# Evil Clown Theme dessert suggestion?



## NOWHINING (Jul 25, 2009)

maybe I am wrong. just simply make a clown cake. Wouldnt you get the wrong reaction anyway? isnt that what you are going for?


----------



## Mizerella (Aug 6, 2009)

You could do cupcakes I find these vintage clown heads truly disturbing!









http://www.shopmania.com/shopping~o...e-classic-clown-cupcake-picks~p-13457050.html

This is also unsettling...


----------



## Mizerella (Aug 6, 2009)

Here is a pretty gross cake....


----------



## offmymeds (May 26, 2010)

Oh my...........That cake gets my vote!


----------



## 22606 (Aug 11, 2008)

I'm with 'offmymeds' in that the cake would be great. I could see that being done with Ronald McDonald (or Bozo), if you wanted someone recognizable


----------



## cbonz2002 (Jun 23, 2009)

That clown cake is awesome! I have done a clown theme the last two years for Halloween and every one loves it. I have mannequins dressed as clowns in my yard, and me and my friend dress as clowns and scarce everyone. Maybe you could do a cake made out to be a graveyard and instead of tombstones you could have those clown heads as the markers.
Next year I am going to have to have a clown cake.


----------



## TarantulaMama (Jul 30, 2010)

I must say: that clown cake gets my vote!!! Gruesomely appetizing - in a Halloweenie way!!! Wow - I wouldn't have imagined a cake like that in a million years. BRING IN THE CLOWNS!!!

(I also had a suggestion for a carnival tent cake with dark colors for the tent top and skulls around the edges - Garthy!!  )

I'll have to think on these two suggestions.

I knew you guys would come thru!! Thanks!!!!!

~TMama


----------



## 22606 (Aug 11, 2008)

My pleasure, TMama Best of luck with the party (I know it is still a long ways off, but still...)


----------



## Ghost of Spookie (Sep 28, 2008)

If it were my party I would look no further than the cake Mizerella posted the pic of.
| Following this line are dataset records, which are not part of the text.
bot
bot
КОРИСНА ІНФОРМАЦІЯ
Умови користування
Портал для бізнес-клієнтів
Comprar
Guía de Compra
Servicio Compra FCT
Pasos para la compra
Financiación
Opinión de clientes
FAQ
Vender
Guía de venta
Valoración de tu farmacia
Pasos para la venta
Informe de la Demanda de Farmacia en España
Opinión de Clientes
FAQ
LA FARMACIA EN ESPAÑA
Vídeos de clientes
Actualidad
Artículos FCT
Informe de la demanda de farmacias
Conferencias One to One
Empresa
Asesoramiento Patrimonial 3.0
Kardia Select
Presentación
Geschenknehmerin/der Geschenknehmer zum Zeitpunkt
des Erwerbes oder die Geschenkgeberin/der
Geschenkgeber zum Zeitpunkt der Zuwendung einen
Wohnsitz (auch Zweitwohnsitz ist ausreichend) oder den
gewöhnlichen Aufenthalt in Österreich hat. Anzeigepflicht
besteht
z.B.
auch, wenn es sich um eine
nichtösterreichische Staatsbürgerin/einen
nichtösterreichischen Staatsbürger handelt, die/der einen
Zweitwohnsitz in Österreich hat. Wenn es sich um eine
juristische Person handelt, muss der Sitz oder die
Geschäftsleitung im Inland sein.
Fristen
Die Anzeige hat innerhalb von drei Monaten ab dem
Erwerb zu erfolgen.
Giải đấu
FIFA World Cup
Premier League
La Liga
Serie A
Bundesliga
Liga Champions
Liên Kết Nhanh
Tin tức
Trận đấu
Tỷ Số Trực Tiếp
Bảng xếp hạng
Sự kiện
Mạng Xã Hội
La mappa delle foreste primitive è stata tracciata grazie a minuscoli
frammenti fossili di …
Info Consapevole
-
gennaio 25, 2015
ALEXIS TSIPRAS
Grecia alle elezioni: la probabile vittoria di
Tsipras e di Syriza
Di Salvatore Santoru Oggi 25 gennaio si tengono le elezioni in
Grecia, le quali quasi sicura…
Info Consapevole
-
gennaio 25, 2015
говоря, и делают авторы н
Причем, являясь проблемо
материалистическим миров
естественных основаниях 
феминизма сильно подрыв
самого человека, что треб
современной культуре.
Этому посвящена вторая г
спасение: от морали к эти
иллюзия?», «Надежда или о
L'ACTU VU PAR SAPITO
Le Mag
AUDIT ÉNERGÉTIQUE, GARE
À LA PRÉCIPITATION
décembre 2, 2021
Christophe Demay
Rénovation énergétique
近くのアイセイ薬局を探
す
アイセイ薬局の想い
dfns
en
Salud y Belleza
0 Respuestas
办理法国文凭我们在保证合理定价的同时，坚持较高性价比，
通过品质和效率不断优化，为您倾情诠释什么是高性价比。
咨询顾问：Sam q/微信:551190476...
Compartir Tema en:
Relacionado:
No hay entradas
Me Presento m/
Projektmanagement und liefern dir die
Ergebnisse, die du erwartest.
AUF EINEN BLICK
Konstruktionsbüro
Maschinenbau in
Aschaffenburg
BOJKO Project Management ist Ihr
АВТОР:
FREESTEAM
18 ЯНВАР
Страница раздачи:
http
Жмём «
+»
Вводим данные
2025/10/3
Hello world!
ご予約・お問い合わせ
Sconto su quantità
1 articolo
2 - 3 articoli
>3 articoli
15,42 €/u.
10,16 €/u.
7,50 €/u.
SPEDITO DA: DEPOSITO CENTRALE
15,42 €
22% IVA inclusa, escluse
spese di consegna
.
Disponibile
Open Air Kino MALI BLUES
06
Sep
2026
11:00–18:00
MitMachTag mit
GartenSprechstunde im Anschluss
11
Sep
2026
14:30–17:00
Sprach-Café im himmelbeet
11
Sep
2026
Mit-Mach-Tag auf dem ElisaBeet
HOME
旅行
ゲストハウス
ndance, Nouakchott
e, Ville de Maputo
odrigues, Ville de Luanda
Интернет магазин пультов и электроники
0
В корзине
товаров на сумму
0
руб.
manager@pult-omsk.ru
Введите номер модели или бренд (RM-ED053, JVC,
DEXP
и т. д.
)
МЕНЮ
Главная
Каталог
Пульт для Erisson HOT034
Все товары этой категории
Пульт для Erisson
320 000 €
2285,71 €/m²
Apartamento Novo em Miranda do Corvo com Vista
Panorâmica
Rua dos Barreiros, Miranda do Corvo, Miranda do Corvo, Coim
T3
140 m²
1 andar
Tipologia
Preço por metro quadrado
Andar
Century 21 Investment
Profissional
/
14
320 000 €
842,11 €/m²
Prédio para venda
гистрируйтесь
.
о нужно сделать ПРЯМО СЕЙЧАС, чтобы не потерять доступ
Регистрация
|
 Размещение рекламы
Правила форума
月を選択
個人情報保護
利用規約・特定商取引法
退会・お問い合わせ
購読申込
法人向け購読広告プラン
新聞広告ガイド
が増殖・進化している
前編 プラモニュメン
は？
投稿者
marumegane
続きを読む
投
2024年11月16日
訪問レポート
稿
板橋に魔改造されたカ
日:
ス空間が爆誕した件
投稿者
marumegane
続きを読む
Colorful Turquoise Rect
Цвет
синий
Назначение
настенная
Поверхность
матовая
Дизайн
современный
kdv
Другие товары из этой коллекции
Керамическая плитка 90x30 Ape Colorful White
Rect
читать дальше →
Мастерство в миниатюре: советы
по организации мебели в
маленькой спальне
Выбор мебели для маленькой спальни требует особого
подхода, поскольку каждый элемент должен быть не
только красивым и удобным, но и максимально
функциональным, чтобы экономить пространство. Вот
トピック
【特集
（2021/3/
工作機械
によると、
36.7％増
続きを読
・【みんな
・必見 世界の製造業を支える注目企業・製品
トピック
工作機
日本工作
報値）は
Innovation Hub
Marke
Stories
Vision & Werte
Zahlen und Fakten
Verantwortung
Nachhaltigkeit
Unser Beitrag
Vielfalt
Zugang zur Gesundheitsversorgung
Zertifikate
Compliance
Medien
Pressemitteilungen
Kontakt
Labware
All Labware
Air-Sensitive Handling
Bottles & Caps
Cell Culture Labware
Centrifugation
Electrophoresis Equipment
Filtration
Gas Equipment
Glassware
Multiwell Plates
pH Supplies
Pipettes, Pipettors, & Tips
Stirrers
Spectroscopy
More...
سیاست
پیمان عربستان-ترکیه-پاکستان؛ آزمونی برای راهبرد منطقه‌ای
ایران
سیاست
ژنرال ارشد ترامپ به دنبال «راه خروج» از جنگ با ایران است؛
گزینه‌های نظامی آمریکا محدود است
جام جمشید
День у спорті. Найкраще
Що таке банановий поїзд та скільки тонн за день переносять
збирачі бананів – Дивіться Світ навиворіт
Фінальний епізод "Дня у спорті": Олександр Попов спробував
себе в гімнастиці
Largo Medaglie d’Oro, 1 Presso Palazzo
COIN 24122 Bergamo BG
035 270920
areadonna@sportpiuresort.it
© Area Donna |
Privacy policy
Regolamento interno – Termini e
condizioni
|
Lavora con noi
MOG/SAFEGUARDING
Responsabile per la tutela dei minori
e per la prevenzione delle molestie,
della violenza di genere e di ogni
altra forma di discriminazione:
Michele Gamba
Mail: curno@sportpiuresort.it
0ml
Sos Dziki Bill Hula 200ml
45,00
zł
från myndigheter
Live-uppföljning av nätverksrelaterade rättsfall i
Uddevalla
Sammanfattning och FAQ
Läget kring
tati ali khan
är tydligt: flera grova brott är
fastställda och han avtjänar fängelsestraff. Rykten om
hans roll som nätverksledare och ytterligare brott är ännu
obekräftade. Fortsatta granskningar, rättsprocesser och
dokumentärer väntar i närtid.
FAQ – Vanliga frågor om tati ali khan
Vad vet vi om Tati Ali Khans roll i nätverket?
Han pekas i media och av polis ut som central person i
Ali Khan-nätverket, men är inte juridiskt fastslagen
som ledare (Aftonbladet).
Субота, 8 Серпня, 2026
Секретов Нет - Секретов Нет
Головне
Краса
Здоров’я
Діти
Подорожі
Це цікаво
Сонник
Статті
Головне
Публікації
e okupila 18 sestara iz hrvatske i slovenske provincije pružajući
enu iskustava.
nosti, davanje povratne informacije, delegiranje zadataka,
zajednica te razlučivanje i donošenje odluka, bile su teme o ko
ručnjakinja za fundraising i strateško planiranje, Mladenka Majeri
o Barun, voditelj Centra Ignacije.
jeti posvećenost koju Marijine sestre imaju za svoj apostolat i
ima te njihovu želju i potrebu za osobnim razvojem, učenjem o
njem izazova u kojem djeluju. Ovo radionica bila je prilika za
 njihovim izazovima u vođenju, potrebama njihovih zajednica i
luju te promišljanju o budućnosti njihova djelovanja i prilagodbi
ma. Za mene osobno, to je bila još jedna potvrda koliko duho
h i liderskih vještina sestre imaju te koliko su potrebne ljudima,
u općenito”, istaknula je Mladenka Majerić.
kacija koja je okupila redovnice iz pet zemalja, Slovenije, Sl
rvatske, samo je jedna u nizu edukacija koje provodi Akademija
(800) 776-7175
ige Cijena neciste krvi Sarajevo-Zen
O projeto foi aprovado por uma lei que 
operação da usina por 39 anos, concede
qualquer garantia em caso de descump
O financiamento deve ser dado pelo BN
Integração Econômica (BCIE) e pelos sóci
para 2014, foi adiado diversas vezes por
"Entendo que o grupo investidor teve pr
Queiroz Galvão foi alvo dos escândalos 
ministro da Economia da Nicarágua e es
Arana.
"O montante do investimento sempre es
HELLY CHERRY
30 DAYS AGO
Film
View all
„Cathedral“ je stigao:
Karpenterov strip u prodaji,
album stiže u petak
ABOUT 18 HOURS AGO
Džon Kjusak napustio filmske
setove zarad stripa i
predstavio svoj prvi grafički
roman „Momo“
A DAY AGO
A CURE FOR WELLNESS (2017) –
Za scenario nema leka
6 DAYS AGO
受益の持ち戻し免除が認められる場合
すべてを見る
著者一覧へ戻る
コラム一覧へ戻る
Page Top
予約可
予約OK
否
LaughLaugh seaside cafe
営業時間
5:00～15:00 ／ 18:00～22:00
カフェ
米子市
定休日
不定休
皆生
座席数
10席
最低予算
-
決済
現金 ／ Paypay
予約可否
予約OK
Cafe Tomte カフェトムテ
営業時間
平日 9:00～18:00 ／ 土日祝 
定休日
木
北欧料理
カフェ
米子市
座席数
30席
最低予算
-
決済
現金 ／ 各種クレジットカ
When I read the initial post I thought about using the Wilton 3D Skull cake pan and turning it into a clown head. That picture is exactly what I had in mind but better. I wouldn't be surprised if that's the pan they used. The decorating is outstanding, love the colors and clown face so much. Mizerella, is this a cake you made or a picture of one you stumbled upon? I just love it and could see using it as a cake idea myself one day.


----------



## Mizerella (Aug 6, 2009)

I didn't make it, found it here...


http://www.flickr.com/photos/curlysuecakes/with/5281434170/

She has other severed head cakes as well. They are pretty killer!


----------



## hallorenescene (Dec 28, 2007)

i like a lot of the cakes. she does good work


----------



## TarantulaMama (Jul 30, 2010)

Loved her "clown barbed wire" cake, too!

But I'll stick with the clown you posted, Mizerella! And Ghost of Spookie - you think it started with a 3D skeleton pan? Well, I guess that's where I'll start, too!

You guys are great! Thanks!!!! 

~TMama


----------